One of my working line pups is doing Schutzhund and agility. GSD's are known for their versatility, that is why so many people do different sports with them.

I hope your doctors appt goes well and they can find the cause of your breathing issue.


----------



## MaggieRoseLee (Aug 17, 2001)

You should absolutely go ahead in agility training. Be nice if YOU did it too! It's so much fun and a great bonding/training experience with your dog. 
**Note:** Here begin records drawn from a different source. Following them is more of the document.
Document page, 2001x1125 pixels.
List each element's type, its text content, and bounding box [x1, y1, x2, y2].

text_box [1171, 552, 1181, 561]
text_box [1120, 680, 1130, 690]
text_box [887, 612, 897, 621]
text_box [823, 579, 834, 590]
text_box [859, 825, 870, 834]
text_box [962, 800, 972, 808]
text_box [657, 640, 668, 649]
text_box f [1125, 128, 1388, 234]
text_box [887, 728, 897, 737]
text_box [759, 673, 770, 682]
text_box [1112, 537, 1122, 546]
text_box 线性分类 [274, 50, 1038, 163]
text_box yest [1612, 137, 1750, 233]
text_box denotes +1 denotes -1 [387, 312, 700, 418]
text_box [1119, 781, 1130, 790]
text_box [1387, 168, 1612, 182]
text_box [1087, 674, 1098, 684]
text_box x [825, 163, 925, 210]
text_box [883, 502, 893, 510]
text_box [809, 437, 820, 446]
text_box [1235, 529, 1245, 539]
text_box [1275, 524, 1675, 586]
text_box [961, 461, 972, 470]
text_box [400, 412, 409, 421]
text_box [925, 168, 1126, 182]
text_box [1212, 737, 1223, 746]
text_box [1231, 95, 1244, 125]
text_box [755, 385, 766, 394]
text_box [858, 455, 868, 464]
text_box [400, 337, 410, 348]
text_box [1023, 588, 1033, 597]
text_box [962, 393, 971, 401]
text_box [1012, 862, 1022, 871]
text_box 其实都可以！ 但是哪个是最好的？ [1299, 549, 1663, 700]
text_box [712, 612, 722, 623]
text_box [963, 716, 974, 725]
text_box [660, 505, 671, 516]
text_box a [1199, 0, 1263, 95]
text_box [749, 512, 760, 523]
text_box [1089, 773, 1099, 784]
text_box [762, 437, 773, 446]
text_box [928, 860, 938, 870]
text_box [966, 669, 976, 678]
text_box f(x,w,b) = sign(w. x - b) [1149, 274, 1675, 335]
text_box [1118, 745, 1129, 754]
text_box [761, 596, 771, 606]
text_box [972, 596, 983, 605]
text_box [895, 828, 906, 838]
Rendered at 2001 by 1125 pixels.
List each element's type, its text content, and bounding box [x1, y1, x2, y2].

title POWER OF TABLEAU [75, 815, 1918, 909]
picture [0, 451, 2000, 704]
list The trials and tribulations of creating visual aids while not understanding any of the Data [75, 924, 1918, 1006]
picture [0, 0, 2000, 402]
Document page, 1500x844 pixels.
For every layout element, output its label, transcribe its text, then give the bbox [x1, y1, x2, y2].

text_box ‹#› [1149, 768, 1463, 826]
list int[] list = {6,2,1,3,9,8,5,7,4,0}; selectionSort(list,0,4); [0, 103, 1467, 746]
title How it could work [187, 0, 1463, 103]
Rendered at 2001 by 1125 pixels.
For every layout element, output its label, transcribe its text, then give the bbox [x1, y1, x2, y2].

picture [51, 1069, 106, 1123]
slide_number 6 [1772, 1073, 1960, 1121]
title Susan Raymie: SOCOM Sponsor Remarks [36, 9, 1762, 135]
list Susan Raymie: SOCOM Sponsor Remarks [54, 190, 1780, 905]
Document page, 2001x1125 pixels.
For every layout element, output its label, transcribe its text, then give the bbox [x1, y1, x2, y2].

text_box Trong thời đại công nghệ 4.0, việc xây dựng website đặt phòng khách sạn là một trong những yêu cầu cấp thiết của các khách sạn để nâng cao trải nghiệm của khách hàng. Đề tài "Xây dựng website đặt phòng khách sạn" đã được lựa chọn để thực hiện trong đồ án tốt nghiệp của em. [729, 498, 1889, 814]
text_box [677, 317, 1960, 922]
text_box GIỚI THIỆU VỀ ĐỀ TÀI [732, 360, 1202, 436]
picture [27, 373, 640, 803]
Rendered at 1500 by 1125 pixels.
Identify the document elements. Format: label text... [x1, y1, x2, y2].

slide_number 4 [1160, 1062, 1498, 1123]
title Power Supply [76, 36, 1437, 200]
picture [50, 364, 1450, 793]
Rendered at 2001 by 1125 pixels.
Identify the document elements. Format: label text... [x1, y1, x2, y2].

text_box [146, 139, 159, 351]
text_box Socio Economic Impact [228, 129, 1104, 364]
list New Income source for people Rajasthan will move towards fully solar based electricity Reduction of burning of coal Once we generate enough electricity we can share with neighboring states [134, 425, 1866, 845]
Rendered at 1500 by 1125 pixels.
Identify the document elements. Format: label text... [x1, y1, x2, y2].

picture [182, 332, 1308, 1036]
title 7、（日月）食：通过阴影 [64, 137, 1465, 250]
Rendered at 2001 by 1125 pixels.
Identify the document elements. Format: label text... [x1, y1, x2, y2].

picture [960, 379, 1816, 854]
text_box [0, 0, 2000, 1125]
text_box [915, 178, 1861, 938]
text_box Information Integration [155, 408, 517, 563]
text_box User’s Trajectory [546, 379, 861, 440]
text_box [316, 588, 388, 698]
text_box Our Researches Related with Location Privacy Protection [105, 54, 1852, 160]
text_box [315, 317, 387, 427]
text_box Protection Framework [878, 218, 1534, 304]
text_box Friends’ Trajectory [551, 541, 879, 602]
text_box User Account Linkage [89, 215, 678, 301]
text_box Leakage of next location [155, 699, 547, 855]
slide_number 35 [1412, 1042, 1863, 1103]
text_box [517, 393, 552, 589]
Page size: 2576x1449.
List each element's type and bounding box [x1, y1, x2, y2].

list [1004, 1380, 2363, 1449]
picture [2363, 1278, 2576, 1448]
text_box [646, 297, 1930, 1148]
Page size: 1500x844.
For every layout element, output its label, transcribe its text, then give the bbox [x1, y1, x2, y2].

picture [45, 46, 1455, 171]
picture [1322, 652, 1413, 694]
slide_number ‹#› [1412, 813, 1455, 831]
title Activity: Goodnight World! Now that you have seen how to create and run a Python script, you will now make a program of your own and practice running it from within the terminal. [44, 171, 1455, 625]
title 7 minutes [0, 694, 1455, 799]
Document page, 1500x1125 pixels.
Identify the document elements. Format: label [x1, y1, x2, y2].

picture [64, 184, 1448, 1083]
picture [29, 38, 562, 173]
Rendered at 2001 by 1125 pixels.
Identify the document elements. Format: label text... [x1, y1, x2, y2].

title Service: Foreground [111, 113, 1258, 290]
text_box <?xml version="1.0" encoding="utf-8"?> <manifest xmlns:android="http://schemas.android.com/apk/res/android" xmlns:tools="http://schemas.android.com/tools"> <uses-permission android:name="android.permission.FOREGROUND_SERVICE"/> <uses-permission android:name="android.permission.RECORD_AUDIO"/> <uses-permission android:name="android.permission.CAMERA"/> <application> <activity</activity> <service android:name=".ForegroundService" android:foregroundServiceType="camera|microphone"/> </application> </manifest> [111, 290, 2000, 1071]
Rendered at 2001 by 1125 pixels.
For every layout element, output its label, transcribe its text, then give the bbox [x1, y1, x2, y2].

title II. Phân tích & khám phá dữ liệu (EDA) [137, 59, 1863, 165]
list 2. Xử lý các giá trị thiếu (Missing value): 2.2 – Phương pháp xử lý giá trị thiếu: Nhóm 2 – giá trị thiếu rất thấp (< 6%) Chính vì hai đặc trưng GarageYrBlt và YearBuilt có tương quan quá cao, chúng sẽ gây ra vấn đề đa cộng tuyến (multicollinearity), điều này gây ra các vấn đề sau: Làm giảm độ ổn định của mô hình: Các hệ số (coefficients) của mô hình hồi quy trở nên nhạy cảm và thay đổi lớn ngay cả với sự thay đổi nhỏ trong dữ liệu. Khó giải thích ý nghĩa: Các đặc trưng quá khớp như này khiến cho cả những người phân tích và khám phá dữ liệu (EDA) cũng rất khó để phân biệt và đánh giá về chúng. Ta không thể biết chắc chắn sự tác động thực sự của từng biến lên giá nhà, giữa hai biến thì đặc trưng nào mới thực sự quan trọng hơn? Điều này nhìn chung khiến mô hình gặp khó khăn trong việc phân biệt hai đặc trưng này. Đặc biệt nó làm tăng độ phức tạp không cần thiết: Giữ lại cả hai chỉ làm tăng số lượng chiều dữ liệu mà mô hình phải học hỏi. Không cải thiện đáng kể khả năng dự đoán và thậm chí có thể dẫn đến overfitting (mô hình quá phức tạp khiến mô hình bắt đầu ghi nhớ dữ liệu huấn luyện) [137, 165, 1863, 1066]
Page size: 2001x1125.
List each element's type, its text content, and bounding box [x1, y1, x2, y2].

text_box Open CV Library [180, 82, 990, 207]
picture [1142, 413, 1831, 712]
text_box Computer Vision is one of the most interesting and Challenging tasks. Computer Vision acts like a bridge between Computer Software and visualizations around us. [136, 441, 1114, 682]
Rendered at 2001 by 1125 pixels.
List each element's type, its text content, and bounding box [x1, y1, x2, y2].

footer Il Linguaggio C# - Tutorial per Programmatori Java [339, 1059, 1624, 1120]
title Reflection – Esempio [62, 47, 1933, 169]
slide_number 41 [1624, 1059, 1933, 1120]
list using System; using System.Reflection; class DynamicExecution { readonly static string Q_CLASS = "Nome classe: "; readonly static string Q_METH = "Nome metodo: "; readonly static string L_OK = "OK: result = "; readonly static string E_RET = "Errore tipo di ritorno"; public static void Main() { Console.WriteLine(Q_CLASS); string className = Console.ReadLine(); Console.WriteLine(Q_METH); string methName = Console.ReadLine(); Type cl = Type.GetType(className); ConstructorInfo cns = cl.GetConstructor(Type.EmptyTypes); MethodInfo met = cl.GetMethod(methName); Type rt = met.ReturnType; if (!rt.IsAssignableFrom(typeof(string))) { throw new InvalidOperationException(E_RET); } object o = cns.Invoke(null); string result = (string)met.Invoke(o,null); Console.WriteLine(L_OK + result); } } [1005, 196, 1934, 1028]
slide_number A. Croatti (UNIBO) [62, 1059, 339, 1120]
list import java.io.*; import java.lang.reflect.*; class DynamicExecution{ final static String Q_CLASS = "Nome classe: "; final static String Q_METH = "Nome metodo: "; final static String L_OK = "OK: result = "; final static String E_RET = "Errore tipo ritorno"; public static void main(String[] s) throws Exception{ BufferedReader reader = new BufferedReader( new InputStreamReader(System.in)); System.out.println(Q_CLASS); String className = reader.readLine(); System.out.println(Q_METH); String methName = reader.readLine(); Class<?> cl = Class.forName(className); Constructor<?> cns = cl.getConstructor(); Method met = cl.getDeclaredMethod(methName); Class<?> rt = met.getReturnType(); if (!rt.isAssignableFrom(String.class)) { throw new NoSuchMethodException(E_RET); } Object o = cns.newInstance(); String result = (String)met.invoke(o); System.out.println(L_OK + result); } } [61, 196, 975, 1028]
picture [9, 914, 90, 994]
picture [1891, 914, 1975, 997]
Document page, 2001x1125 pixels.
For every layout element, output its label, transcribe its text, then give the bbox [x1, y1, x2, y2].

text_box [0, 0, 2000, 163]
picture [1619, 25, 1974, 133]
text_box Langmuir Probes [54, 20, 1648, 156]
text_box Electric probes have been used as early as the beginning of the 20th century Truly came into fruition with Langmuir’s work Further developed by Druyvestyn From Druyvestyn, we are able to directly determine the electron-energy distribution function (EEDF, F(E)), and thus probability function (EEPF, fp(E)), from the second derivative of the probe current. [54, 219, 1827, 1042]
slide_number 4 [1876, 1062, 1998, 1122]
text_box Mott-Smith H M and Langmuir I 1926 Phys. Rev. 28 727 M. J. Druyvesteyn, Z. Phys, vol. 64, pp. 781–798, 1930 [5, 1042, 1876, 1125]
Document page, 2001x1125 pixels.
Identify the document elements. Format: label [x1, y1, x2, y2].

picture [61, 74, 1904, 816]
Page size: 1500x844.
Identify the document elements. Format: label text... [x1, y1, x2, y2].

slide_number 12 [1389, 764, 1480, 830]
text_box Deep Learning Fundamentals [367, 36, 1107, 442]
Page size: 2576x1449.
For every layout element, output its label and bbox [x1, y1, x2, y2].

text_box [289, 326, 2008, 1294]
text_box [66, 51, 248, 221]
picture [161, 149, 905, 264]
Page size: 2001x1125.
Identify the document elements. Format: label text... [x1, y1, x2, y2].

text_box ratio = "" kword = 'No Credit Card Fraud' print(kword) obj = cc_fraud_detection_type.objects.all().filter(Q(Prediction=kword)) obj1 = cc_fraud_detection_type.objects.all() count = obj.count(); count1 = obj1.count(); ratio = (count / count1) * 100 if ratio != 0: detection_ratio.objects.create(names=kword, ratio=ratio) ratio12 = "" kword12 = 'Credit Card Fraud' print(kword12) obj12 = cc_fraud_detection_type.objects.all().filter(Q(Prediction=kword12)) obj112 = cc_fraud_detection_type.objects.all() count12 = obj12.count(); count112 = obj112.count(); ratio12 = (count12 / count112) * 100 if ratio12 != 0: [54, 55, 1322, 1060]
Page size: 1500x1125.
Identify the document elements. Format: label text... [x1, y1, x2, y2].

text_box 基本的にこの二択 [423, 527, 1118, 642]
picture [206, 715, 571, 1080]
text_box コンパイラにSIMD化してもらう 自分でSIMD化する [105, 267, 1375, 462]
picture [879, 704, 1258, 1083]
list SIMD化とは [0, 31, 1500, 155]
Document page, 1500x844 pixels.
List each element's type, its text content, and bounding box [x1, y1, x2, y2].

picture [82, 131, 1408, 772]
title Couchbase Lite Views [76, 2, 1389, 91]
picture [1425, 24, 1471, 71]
How old is she? The smaller GSD's naturally are better built to do really well in the sport. If that's her adult size you'd be able to compete and do extremely well with her!


----------



## Anthony8858 (Sep 18, 2011)

MaggieRoseLee said:


> You should absolutely go ahead in agility training. Be nice if YOU did it too! It's so much fun and a great bonding/training experience with your dog.
> 
> How old is she? The smaller GSD's naturally are better built to do really well in the sport. If that's her adult size you'd be able to compete and do extremely well with her!


She's 7 months, 22 in at the whithers, and weighs 53 pounds. I expect her to top out around 65-68 pounds like her mother.
From what I understand, her mother is a 68 pound wild beast. She took 2009 national, and from the videos I've seen of her, and from those that have actually worked with her, she's small, quick, and very agile.


----------



## Jax08 (Feb 13, 2009)

And who might her momma be?


----------



## doggiedad (Dec 2, 2007)

WL or SL can do agility. i'm not sure what Schutzhund
titles have to do with it.



Anthony8858 said:


> What are your thoughts on a WGSL with a shutzhund pedigree, doing agility?


----------



## TrickyShepherd (Aug 15, 2011)

I plan on putting my American show line in low level agility (until we can figure out the hip/elbows.. she'll be getting x-rays done when she is around 2). Until then everything will be extremely low and easy.... just want to get her involved with something she really enjoys. I've never seen that dog happier then when she was playing with some agility equipment.

My German show line may be learning a bit as well.

Why not?

Go ahead and give it a try. Personally, I don't care what breed, or type they are... if they enjoy it... do it!


----------



## Anthony8858 (Sep 18, 2011)

Hehe...

While we're walking in the woods, she never misses the moment to scale a railing or a fallen tree. She loves to jump.

Given the history of the GSD, I make sure to discourage her from over doing it. 
But I confess, I do allow it on soft ground.

If she had wings.....


----------